Oh, yeah. Horse girls are tough. [When I rode,] I got tossed around so much. I got stepped on and bitten and kicked in the ribs and tossed around. It was so physical!
Yeah, and it's a solitary pursuit. Or, you're alone as a person, but you're also with this horse. So there's that tension of existing alongside another living thing, but not being able to communicate. It's kind of liberating.
For her, it's a way of life.
How did it feel to create this character, who lives so completely on her own terms?
She's really personal to me. A lot of things about her, I sort of wish I could be. I wish I had wilderness survival skills, so that's all just fantasy. I wish I was really good at riding horses, but I'm not that good. I wish I was better at riding out alone, but I ride with other people, because I'm kind of scared, because horses are dangerous. She's very self-reliant in a way that I admire, but then she's very flawed and actually, over the course of the book, she finds that self-reliance is not her number one goal in her life. Because through her journey, she's met all these other people who have helped her along the way, and her values have changed a little bit. Throughout my entire life, I've been like, I just wish I could be a cold bitch who could get along on her own and never need other people's help. And then I've learned that you actually do need other people's help, and learning to ask for other people's help is actually one of the most important skills you can have in life. [And then, also,] I like how silly and goofy she is. She's kind of rude. She looks sunburnt and vulnerable. I don't know. I kind of like characters who are kind of ballsy and brusque but also clearly vulnerable.
I love her rudeness. I love when she's lying down on the back of her horse giving these wolves, who have come to her aid, the finger.
She's so rude!
She's so rude. It's so liberating.
Those wolves are trying to help her, but she's so rude. She's sort of the worst, but they kind of embrace her in spite of it.
When you're writing, do you ever think about the audience that will eventually read your work? Does that ever influence you?

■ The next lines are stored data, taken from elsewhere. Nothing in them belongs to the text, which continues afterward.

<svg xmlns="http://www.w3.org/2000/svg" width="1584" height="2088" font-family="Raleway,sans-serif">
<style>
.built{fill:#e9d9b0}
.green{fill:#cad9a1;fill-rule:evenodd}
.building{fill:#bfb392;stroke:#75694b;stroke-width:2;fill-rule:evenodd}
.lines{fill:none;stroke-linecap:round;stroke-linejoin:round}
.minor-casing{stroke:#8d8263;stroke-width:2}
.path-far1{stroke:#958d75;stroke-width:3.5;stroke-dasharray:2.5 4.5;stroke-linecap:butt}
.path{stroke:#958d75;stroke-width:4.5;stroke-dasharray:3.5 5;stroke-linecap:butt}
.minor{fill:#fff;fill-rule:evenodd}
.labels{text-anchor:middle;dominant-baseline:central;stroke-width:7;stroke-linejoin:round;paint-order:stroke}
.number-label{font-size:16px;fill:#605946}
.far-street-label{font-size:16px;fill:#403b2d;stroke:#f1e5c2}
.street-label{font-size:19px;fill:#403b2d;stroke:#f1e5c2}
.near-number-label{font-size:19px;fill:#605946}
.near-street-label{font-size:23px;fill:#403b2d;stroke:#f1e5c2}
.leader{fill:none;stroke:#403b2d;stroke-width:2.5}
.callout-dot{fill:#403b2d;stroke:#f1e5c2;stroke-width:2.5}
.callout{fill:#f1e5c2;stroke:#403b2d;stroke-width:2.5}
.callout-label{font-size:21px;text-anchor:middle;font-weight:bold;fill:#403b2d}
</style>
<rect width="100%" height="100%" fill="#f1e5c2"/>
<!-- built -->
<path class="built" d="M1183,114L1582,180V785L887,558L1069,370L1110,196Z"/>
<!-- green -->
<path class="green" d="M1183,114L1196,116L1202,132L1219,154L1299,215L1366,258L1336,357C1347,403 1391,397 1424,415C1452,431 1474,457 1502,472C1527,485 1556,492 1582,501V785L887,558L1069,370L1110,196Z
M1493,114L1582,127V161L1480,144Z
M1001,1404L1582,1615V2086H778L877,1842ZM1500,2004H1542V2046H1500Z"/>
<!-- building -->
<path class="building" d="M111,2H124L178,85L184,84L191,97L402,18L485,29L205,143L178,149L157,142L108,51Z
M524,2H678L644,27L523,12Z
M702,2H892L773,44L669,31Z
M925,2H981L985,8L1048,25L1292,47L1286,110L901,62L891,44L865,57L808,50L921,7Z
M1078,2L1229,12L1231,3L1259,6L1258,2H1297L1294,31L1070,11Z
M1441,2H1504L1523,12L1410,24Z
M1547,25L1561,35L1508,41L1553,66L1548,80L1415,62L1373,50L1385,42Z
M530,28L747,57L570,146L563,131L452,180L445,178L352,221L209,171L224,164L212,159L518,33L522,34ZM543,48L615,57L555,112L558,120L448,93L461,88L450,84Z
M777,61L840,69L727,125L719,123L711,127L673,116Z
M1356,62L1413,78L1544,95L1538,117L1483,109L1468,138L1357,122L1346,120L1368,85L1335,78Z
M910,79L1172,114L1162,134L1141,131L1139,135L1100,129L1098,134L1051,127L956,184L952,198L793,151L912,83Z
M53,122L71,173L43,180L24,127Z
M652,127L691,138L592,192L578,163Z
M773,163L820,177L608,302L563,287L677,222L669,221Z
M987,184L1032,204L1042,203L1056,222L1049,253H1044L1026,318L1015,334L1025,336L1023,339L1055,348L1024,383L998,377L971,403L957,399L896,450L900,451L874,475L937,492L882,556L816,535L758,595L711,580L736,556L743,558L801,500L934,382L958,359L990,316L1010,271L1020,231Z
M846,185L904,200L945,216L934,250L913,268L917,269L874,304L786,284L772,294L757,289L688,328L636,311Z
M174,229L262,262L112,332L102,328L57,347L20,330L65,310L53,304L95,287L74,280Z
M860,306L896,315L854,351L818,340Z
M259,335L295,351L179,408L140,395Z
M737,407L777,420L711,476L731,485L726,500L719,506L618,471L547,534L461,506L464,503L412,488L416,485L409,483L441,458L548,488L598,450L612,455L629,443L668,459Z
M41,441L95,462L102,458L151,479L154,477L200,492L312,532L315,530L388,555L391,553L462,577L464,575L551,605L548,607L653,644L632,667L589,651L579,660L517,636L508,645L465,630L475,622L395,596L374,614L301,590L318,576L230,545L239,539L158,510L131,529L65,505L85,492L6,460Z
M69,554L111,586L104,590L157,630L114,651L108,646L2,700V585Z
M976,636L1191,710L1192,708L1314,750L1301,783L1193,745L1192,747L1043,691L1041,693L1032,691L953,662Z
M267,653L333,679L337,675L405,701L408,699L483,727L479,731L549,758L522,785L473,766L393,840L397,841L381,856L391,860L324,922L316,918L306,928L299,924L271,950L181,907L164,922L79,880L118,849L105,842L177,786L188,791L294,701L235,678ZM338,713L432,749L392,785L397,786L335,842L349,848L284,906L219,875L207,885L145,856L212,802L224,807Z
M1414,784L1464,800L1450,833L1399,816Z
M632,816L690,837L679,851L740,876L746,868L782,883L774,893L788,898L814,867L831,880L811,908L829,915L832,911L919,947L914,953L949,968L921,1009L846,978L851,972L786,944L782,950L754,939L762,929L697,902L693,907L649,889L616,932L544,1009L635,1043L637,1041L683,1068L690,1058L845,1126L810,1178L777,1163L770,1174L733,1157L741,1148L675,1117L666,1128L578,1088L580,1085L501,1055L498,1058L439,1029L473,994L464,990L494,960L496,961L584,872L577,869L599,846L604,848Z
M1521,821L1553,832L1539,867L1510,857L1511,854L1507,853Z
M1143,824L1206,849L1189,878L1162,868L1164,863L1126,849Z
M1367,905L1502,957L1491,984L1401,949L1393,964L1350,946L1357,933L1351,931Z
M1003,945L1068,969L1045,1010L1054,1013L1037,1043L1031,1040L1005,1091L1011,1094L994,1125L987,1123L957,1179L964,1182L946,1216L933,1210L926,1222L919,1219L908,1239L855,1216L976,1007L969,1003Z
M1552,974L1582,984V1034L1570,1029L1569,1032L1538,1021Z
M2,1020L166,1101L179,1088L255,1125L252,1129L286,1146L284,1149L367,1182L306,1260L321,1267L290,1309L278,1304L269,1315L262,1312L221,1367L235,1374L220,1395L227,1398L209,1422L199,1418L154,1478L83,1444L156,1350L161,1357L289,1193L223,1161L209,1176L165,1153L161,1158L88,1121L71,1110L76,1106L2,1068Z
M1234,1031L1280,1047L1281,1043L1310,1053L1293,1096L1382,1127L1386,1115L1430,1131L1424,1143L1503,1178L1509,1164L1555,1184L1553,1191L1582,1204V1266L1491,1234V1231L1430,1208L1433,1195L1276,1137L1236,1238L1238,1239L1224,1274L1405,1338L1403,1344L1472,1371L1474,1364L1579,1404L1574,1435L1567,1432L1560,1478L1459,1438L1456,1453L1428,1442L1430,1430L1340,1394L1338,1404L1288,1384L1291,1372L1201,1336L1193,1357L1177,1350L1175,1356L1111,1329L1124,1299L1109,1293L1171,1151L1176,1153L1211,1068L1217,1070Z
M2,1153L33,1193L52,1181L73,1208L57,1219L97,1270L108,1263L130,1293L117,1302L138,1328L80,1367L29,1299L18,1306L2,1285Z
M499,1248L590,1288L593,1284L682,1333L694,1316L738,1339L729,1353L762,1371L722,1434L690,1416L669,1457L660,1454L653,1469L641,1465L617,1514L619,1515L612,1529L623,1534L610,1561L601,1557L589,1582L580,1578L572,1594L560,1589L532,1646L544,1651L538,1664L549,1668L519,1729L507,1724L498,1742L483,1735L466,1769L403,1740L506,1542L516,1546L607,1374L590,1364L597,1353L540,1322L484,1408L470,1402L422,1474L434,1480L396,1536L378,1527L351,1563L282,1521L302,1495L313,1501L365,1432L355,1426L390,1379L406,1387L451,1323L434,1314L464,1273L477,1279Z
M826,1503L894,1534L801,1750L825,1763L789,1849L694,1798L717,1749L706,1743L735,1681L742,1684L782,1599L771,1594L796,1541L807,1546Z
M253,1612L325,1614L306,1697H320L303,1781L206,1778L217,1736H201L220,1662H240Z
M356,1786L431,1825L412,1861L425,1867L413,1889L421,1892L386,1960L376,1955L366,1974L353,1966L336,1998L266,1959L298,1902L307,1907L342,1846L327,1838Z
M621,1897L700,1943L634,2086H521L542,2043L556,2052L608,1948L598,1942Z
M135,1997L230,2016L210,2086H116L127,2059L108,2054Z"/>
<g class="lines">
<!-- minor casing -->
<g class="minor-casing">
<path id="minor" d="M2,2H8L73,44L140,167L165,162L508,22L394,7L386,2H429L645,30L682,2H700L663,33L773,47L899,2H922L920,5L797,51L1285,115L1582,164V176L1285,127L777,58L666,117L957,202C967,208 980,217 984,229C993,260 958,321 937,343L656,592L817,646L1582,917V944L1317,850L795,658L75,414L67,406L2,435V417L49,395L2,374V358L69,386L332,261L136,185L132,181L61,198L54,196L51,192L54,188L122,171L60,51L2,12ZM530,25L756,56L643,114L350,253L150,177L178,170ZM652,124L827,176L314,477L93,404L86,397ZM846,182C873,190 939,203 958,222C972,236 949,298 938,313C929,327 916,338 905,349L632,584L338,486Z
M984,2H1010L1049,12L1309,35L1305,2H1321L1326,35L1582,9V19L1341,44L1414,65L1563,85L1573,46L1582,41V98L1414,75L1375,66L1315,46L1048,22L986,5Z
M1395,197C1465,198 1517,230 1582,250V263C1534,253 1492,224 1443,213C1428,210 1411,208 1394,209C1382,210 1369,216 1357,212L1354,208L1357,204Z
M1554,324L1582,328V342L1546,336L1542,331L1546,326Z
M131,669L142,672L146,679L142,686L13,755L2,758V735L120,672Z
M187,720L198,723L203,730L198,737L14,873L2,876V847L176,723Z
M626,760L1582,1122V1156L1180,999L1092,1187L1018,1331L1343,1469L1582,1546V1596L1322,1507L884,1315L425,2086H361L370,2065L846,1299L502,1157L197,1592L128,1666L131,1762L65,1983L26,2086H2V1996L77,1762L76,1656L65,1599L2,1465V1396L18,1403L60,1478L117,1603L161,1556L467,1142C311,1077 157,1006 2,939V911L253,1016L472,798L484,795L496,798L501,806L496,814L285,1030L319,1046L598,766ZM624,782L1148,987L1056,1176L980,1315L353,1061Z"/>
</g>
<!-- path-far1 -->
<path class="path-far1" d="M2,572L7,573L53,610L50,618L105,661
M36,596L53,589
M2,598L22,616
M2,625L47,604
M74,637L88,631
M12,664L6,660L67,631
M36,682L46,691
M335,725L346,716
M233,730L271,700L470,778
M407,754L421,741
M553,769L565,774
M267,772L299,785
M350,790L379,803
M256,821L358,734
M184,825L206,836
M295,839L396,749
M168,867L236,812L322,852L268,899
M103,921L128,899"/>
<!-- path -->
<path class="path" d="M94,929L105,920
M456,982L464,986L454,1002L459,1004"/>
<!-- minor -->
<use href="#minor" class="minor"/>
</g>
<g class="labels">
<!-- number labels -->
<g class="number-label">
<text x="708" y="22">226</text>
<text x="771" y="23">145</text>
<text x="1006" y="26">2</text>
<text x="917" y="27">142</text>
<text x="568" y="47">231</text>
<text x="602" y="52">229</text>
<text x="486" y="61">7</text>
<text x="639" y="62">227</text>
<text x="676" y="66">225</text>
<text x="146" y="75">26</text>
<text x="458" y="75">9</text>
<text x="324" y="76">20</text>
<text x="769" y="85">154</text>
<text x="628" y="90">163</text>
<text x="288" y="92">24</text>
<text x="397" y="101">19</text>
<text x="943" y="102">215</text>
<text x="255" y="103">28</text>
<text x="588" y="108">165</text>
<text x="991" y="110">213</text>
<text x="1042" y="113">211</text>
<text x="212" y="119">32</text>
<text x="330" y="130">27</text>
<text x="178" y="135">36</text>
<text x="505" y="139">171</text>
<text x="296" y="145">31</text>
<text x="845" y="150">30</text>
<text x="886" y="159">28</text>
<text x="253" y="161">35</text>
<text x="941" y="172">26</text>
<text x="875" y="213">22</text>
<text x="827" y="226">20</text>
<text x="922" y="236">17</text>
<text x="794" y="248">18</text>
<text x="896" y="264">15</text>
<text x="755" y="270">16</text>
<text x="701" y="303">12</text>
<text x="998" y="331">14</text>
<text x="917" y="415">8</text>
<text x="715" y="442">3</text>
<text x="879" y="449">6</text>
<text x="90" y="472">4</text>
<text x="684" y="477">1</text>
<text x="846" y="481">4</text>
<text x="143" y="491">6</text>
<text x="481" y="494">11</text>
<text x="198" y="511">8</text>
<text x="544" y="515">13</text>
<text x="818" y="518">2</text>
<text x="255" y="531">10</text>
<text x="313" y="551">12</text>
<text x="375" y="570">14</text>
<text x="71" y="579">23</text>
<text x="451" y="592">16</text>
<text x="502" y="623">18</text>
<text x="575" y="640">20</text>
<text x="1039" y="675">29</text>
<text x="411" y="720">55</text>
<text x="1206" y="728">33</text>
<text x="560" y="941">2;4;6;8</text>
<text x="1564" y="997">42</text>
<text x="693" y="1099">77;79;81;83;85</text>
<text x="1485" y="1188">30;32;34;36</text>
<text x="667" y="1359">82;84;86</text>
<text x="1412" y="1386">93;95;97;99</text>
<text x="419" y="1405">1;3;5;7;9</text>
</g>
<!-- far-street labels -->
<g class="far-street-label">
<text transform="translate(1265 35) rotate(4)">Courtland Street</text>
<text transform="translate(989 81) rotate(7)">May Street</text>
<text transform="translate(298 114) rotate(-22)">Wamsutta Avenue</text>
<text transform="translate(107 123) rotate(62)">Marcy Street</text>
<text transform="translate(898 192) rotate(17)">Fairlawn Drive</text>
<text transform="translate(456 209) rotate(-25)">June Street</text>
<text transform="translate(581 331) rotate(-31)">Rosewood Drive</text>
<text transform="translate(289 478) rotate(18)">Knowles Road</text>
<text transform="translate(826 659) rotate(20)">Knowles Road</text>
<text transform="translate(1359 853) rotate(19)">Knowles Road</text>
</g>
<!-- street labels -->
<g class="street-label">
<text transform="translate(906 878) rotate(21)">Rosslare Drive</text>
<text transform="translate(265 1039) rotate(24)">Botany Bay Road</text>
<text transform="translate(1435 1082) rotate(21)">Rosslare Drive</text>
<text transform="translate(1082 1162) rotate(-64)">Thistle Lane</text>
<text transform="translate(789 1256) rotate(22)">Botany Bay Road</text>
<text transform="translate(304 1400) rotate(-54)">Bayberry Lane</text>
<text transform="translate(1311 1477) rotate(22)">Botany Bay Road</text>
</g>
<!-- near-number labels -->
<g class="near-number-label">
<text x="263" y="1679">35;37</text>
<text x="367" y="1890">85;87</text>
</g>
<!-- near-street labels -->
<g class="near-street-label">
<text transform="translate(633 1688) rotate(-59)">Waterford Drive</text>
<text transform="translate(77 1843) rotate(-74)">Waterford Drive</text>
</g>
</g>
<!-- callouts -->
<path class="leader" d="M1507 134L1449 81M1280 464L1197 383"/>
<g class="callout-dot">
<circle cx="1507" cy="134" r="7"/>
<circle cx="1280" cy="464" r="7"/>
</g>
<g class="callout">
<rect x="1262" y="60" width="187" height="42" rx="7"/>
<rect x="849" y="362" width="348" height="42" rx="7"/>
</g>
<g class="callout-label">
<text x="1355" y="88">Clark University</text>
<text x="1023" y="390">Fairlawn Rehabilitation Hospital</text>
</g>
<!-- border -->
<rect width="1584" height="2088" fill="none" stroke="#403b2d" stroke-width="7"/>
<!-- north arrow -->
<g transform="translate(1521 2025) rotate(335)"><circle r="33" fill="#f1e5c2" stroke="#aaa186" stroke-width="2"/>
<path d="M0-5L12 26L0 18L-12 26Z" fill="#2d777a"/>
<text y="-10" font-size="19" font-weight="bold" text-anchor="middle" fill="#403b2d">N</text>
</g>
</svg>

I try and follow my North Star of what I find interesting and funny and beautiful and sad at all times, and then worrying about what the audience thinks later. Because if I worry about that first, I would find it a little paralyzing, and I worry it would make my work a little boring. At one point, my mom was reading some early pages, and she was like, "You know, if you clean up the language of this a little bit, it could be for children." And I was like, "I'm not interested in that." I know that, and I know that could expand the audience, but it's just not what I'm interested in, and I have the extreme privilege of not having to worry too much about that with this book. This book is just 100 percent what I want it to be. There's a part in this book where I write the words "big, perfect, purple pussy lips" or whatever, and I was just like, This is such a weird, weird thing to put in here, but I just couldn't get it out of my head as something that I wanted. I find it shocking in a really weird way. And so I kept it in there. I know it's going to limit the audience, and most of my work has a limited audience for that reason, but I'm fine with that.
I love that purple pussy lips are your North Star.
In some ways, I feel like I'm just a plant spewing seeds out into the world, and I feel like it's sort of selfish. You know, whoever picks up those seeds and finds them interesting or whatever... this analogy is kind of falling apart, but the thing is, you know, I find my audience.